Well, it appears that Perforce has taken another step down the enshittification journey. For some strange reason, it appears that they don’t want you writing Puppet modules unless you’re a paying customer. That’s right, they killed the open source PDK and sequestered the source away, just like they did with Puppet. They would like you to pay for the privilege of creating content for them.
This is a very strange strategic move on their part. Their ecosystem is almost
entirely supported by community authors building and maintaining Puppet modules.
A full 96% of their paying customers use modules supported by Vox Pupuli, many
of which are open source users. They barely even maintain their own modules in
the puppetlabs
namespace. Most of the contributions there have for years come
from community members using the Trusted Contributors
program that I built when I was still there.

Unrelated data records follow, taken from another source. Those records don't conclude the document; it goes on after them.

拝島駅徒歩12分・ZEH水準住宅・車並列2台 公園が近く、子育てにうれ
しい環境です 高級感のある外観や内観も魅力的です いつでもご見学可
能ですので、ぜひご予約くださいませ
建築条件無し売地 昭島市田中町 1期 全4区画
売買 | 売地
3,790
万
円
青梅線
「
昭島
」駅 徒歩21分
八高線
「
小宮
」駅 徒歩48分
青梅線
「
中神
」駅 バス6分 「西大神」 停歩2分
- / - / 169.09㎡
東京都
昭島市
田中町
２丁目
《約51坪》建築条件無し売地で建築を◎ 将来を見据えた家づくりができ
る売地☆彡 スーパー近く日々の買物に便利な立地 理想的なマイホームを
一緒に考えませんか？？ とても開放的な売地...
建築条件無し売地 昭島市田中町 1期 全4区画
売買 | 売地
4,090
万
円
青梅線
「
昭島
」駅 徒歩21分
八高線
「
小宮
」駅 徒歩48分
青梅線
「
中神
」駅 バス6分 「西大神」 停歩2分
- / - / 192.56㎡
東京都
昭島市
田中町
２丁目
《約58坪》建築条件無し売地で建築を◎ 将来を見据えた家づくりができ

On a related note, it also appears that they’ve shut down the Trusted Contributors program as it’s no longer mentioned on their website.
In reality, they don’t even have a dedicated modules team anymore! One with any sense at all would think that given this lack that they’d want to encourage people to build and maintain quality content in the ecosystem rather than putting barriers in place to make that harder to do. 🤔
My only assumption can be that the Puppet Core sales aren’t so hot and they need something, anything, to juice the numbers a bit.

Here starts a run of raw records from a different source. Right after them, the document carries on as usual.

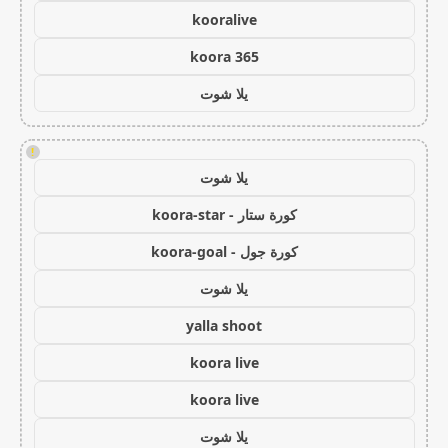
kooralive
koora 365
يلا شوت
!
يلا شوت
كورة ستار - koora-star
كورة جول - koora-goal
يلا شوت
yalla shoot
koora live
koora live
يلا شوت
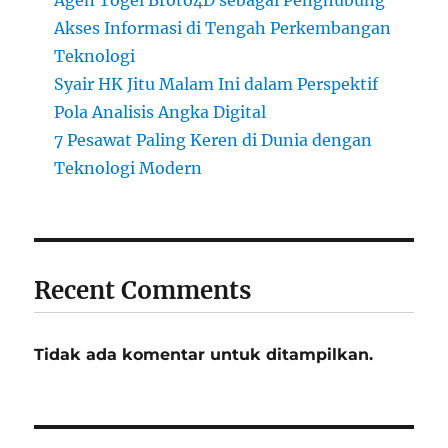
Akses Informasi di Tengah Perkembangan
Teknologi
Syair HK Jitu Malam Ini dalam Perspektif
Pola Analisis Angka Digital
7 Pesawat Paling Keren di Dunia dengan
Teknologi Modern
Recent Comments
Tidak ada komentar untuk ditampilkan.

But does it actually matter?
In all reality, many of us never really liked using the PDK. It’s really big
and inflexible. The customization options are confusing and tedious. It
generates way too many random config files for services that most people never
used, unless you customize it, which again is super awkward. And maybe worst of
all, it was designed primarily for the use of Puppet’s modules team (it still
existed back then) rather than being designed for community developers. For
example, until a few years ago, it configured PR testing and publishing
workflows with GitHub actions that assumed that you were using Honeycomb for
profiling and hardcoded the puppetlabs
namespace.
Vox Pupuli developer tools
Luckily, Vox Pupuli has been working on replacements for a while. We believe that developer tools should be small and purpose-built rather than trying to jam pack all the things for all the people into a single massively overloaded tool.
Rather than using the exact same command used to
- create a module from a template
- run unit testing in CI pipeline
- manage installed Puppet versions
- build and publish modules
- drop into the debugger REPL that you probably didn’t even know existed,
Vox Pupuli’s toolkit includes smaller tools that do one or two things well instead of being mediocre at trying to do everything.

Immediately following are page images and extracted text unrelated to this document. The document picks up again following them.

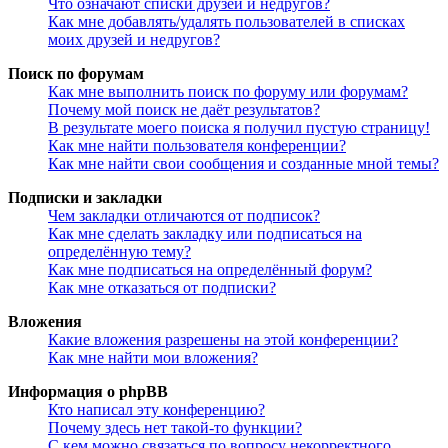
Что означают списки друзей и недругов?
Как мне добавлять/удалять пользователей в списках
моих друзей и недругов?
Поиск по форумам
Как мне выполнить поиск по форуму или форумам?
Почему мой поиск не даёт результатов?
В результате моего поиска я получил пустую страницу!
Как мне найти пользователя конференции?
Как мне найти свои сообщения и созданные мной темы?
Подписки и закладки
Чем закладки отличаются от подписок?
Как мне сделать закладку или подписаться на
определённую тему?
Как мне подписаться на определённый форум?
Как мне отказаться от подписки?
Вложения
Какие вложения разрешены на этой конференции?
Как мне найти мои вложения?
Информация о phpBB
Кто написал эту конференцию?
Почему здесь нет такой-то функции?
С кем можно связаться по вопросу некорректного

For example, our modulesync
tool makes it easy to create, manage, and update
a group of modules based on a template. No more broken dependencies because you
haven’t remembered to update one of your modules for the last four years. All
your modules, whether that’s one or one hundred, will be in a consistent state
and tested against your current infrastructure.
Or you can get zero-install access to a whole suite of module testing and
management tasks with
voxbox. Update your module’s metadata, validate all of its dependencies,
and publish a new version all with a few podman
commands.
The Vox Pupuli Devkit SDK
Now that easy access to the PDK is disappearing, we’ve put together a project
to collect all these tools and more into a coherent suite that’s usable,
discoverable, and maintainable. We’ll build the missing parts along the way. For
example, I’m currently working on an asdf
/ mise
plugin to easily manage
OpenVox versions using an industry standard tool rather than something bespoke
that’s constrained to very specific and limited workflows.
We don’t have a timeline on this yet. But luckily, there’s not much development on the PDK except to make it harder for you to use. You can very likely simply continue to use the version you already have installed until we have more news for you.
Watch this space and we’ll soon have information for you about the new Devkit SDK!